Certains grands cinéastes ne sortent pas grandis même s’ils ont du génie. Melville est de ceux-là. Lino Ventura qui avait tourné Le deuxième souffle et L’armée des ombres avec lui le surnommait la hyène. Melville et Ventura ne s’adressaient pas la parole sur le plateau. Belmondo avait failli se battre avec son metteur en scène. Melville était insupportable, mais avec le jeune Tavernier, il a été plutôt aimable (généreux serait excessif). Pour le futur auteur de L’horloger de Saint-Paul, il a au moins été un contre-modèle. Il était tyrannique ; Tavernier était d’une souplesse qui n’empêchait pas l’exigence. Il respectait ses comédiens, ses techniciens, au premier rang desquels Pierre-William Glenn, opérateur ayant souvent travaillé avec Truffaut. Les tournages de films occupent une large place dans ces Mémoires interrompus. Le technicien et artiste entre dans les détails, explique ce qu’il fait, en artisan méthodique. Pour qui a envie de faire des films, ces quelques chapitres donnent des clés, montrent que tourner, par exemple, par quarante degrés (c’est le cas pour Coup de torchon) suppose des choix délicats. Mais il est plus facile de les faire quand on s’entoure d’amis fidèles : Noiret, Rochefort, Nathalie Baye et Isabelle Huppert, Guy Marchand, Eddy Mitchell, Didier Bezace, la liste des compagnons est longue.
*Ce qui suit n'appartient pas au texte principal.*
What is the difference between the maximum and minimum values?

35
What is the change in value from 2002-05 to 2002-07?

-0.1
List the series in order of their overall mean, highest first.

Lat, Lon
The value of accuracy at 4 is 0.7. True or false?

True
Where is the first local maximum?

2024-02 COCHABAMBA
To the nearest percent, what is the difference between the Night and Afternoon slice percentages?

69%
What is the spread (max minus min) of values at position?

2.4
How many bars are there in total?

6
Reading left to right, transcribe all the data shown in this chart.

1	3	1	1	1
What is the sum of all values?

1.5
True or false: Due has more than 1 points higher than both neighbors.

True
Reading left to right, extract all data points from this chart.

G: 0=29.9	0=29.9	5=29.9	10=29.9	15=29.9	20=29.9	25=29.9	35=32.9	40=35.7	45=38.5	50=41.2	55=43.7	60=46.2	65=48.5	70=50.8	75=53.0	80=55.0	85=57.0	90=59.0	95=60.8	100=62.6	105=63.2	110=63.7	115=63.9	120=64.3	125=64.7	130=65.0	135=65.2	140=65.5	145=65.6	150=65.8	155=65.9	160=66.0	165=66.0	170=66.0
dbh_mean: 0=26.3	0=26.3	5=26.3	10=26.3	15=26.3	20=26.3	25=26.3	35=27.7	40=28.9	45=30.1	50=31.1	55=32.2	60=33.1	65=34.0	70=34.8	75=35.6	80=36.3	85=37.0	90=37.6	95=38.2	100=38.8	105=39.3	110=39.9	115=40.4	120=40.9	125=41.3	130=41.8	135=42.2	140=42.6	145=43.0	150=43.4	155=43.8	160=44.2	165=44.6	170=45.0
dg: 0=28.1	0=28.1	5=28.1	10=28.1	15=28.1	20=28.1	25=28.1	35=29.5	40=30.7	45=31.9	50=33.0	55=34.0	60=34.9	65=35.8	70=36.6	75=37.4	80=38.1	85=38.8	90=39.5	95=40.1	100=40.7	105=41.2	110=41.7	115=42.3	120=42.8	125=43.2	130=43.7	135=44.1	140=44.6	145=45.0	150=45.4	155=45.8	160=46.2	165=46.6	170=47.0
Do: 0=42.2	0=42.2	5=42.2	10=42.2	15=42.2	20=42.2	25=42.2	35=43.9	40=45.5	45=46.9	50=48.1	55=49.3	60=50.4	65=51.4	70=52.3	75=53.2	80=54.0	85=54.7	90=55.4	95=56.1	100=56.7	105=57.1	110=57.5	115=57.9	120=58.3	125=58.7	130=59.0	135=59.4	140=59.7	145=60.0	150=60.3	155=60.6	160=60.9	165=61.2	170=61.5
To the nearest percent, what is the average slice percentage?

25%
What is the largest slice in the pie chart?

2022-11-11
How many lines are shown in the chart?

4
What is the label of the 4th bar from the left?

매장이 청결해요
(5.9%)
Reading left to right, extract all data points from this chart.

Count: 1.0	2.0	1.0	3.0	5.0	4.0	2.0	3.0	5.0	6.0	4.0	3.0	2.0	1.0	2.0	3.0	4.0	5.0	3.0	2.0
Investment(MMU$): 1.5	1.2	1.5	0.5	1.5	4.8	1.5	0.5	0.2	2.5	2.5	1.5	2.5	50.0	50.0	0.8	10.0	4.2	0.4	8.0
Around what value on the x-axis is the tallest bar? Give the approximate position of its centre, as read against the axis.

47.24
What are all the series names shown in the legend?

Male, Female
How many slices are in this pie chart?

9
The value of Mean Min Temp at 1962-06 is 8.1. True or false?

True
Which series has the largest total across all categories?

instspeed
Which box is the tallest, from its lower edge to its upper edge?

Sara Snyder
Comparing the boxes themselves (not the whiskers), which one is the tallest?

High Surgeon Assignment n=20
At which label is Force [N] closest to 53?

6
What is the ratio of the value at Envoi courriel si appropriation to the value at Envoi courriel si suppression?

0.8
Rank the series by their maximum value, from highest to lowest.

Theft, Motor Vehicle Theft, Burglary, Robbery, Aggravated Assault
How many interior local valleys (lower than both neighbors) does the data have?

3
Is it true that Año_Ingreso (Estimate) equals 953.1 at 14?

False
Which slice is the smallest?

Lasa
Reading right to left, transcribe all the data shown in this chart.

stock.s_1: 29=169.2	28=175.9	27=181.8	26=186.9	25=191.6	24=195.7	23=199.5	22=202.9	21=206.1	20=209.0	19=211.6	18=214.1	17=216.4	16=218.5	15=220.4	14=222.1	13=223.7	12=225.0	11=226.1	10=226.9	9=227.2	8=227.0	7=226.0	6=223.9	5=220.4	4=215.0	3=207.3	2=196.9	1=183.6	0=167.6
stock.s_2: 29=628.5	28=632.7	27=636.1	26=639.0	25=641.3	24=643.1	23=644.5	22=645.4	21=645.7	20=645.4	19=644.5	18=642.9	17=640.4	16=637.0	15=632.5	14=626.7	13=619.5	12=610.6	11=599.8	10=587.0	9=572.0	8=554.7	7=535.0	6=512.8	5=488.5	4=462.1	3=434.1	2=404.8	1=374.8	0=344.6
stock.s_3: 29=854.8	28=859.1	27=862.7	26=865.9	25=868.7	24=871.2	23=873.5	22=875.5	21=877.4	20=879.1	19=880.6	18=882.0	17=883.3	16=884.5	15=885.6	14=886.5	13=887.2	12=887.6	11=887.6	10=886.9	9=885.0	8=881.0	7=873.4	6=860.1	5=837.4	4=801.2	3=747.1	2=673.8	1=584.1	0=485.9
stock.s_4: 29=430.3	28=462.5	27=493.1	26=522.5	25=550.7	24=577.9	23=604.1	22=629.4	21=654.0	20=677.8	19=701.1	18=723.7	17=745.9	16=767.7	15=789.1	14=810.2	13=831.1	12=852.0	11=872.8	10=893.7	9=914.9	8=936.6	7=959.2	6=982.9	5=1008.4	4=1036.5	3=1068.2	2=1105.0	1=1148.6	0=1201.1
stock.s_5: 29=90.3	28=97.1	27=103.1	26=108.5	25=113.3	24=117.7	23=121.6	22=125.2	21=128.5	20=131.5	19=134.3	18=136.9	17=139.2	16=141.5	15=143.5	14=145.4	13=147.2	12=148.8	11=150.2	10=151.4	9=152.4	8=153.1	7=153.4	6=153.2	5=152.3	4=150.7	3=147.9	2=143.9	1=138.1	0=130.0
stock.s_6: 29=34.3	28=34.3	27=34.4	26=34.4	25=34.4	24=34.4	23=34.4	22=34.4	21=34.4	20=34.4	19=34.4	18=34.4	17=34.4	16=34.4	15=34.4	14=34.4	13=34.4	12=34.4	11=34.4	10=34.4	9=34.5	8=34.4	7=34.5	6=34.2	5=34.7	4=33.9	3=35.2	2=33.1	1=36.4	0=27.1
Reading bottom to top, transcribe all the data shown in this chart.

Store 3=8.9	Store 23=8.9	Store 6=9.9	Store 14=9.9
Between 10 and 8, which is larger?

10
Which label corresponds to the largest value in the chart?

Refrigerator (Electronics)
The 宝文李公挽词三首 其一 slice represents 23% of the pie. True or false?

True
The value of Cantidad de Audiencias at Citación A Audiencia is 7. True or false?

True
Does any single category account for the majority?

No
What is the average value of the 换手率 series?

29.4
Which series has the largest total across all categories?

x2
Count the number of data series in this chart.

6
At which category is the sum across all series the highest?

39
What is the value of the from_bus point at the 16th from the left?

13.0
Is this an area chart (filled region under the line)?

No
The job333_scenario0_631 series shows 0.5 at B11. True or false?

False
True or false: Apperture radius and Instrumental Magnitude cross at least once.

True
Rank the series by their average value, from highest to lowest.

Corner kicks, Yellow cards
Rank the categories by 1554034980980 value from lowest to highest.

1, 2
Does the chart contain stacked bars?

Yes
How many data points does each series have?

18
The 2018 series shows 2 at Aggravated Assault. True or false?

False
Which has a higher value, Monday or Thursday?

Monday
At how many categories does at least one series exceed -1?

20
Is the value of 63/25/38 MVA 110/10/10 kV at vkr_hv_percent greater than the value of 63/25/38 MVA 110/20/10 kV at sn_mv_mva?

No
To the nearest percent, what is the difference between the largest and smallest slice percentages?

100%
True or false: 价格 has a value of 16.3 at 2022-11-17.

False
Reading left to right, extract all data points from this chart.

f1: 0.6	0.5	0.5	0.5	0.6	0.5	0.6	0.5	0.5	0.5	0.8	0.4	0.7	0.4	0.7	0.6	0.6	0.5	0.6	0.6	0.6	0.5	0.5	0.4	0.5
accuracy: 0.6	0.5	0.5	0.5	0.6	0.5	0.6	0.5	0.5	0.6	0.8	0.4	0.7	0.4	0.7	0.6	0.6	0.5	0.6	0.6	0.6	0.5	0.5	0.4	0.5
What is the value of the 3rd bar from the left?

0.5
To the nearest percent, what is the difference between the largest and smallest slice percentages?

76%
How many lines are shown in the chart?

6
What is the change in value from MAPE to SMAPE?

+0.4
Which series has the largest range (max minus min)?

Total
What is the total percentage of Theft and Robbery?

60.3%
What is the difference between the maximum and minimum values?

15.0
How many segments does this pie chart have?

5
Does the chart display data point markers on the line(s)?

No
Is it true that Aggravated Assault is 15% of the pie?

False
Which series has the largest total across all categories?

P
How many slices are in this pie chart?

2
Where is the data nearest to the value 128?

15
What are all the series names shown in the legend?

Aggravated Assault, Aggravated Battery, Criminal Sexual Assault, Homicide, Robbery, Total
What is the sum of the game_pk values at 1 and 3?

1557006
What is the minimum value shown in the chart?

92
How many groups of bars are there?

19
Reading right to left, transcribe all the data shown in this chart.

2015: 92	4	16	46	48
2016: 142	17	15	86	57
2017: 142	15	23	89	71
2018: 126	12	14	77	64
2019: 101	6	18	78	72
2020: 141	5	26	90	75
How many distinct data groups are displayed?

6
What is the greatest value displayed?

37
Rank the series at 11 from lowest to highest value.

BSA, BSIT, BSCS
Si notre mémorialiste avait pu continuer d’écrire, nul doute qu’on aurait passé de belles soirées dans un bouchon ou un bistrot, ici ou là, devant une assiette de charcuterie ou un bon bourguignon à l’écouter raconter, sur le papier.

MÉMOIRES INTERROMPUS
Bertrand Tavernier
éd. Actes Sud 2024

Article de Norbert Czarny.
Norbert CZARNY a enseigné les Lettres en collège, il est critique littéraire et écrivain. Ses articles sont disponibles à La Quinzaine littéraire, En attendant Nadeau et L’École des Lettres. Son dernier livre, Mains, fils, ciseaux, éditions Arléa, est paru en 2023.